Source data:
*-*-*

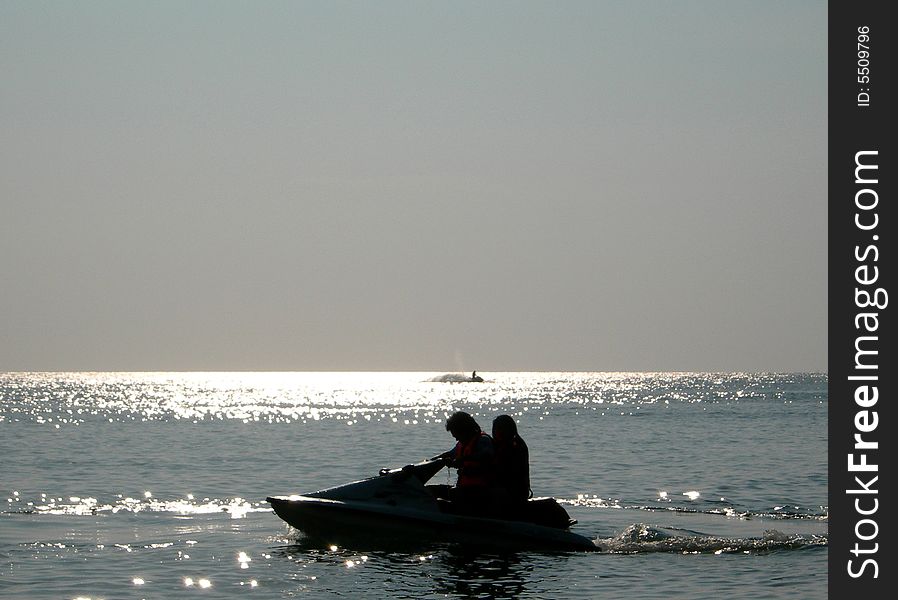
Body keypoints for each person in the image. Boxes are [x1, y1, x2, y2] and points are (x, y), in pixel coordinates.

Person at [435, 411, 495, 512]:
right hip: (466, 489)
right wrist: (431, 461)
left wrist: (462, 460)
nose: (456, 439)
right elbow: (449, 454)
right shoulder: (462, 443)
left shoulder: (483, 441)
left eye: (457, 436)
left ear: (465, 430)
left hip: (482, 492)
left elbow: (486, 455)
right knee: (432, 490)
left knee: (446, 498)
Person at [491, 415, 531, 503]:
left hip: (514, 491)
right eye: (496, 429)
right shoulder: (500, 444)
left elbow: (506, 471)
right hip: (509, 489)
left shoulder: (515, 445)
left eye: (501, 429)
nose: (498, 432)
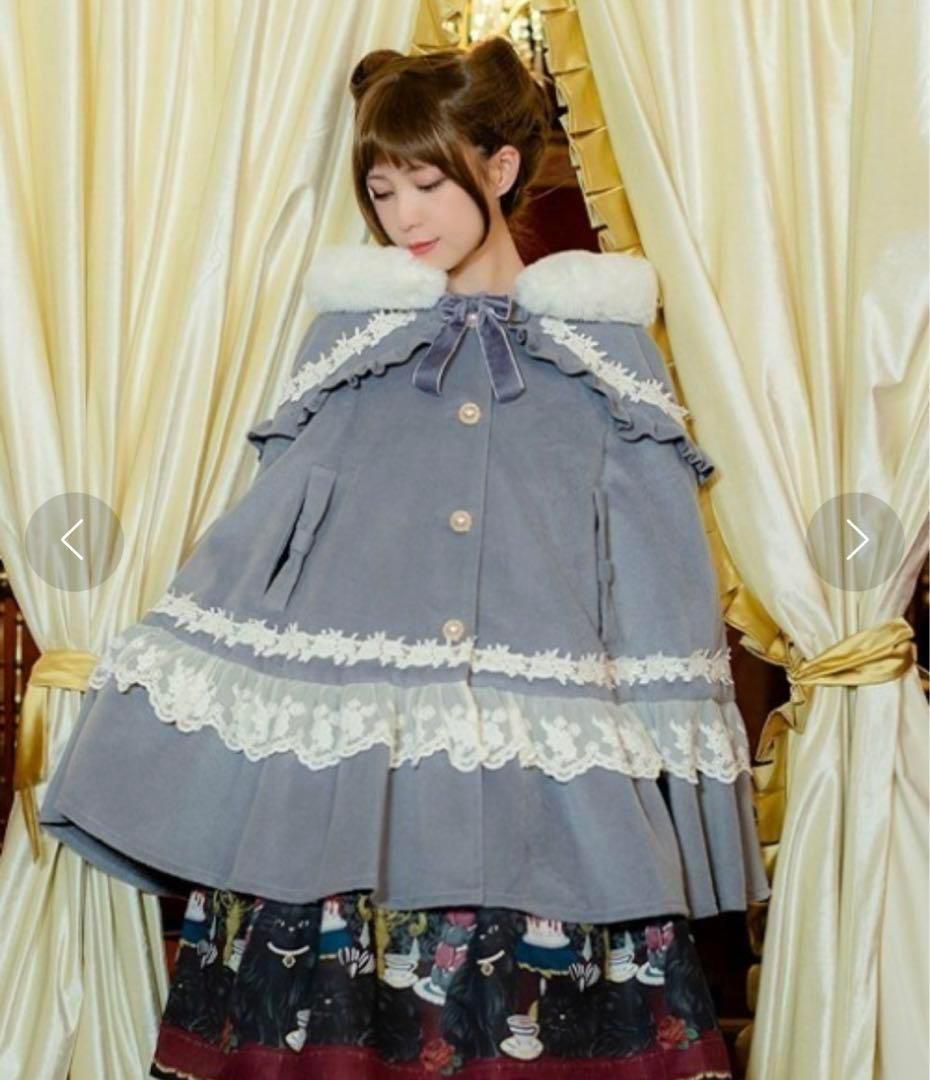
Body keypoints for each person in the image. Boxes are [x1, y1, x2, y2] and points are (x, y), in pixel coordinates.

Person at [39, 36, 770, 1079]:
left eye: (426, 184)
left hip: (550, 758)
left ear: (500, 168)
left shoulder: (605, 353)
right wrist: (165, 673)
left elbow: (658, 562)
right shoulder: (352, 342)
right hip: (349, 759)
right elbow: (271, 521)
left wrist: (673, 764)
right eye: (382, 192)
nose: (402, 217)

*-*-*

* What the task requires *
The answer must be the full set of records, repeated exactly, with no pictures.

* Exercise solution *
Body keypoints for each person in the image. Boxes are [x1, y1, x2, y2] and points are (x, y), in pixel coordinates.

Person at [435, 411, 495, 512]:
right hip: (466, 489)
right wrist: (431, 461)
left wrist: (462, 460)
nose: (456, 439)
right elbow: (449, 454)
right shoulder: (462, 443)
left shoulder: (483, 441)
left eye: (457, 436)
left ear: (465, 430)
left hip: (482, 492)
left elbow: (486, 455)
right knee: (432, 490)
left knee: (446, 498)
Person at [491, 415, 531, 503]:
left hip: (514, 491)
right eye: (496, 429)
right shoulder: (500, 444)
left elbow: (506, 471)
right hip: (509, 489)
left shoulder: (515, 445)
left eye: (501, 429)
nose: (498, 432)
Body keypoints for each person in the image. Boxes are [x1, y1, x2, y2] and points are (x, y), in pixel coordinates.

Person at [39, 36, 770, 1079]:
left eye: (426, 184)
left hip: (550, 758)
left ear: (500, 168)
left shoulder: (605, 353)
right wrist: (165, 673)
left elbow: (658, 562)
right shoulder: (352, 342)
right hip: (349, 759)
right elbow: (271, 521)
left wrist: (673, 764)
right eye: (382, 192)
nose: (402, 217)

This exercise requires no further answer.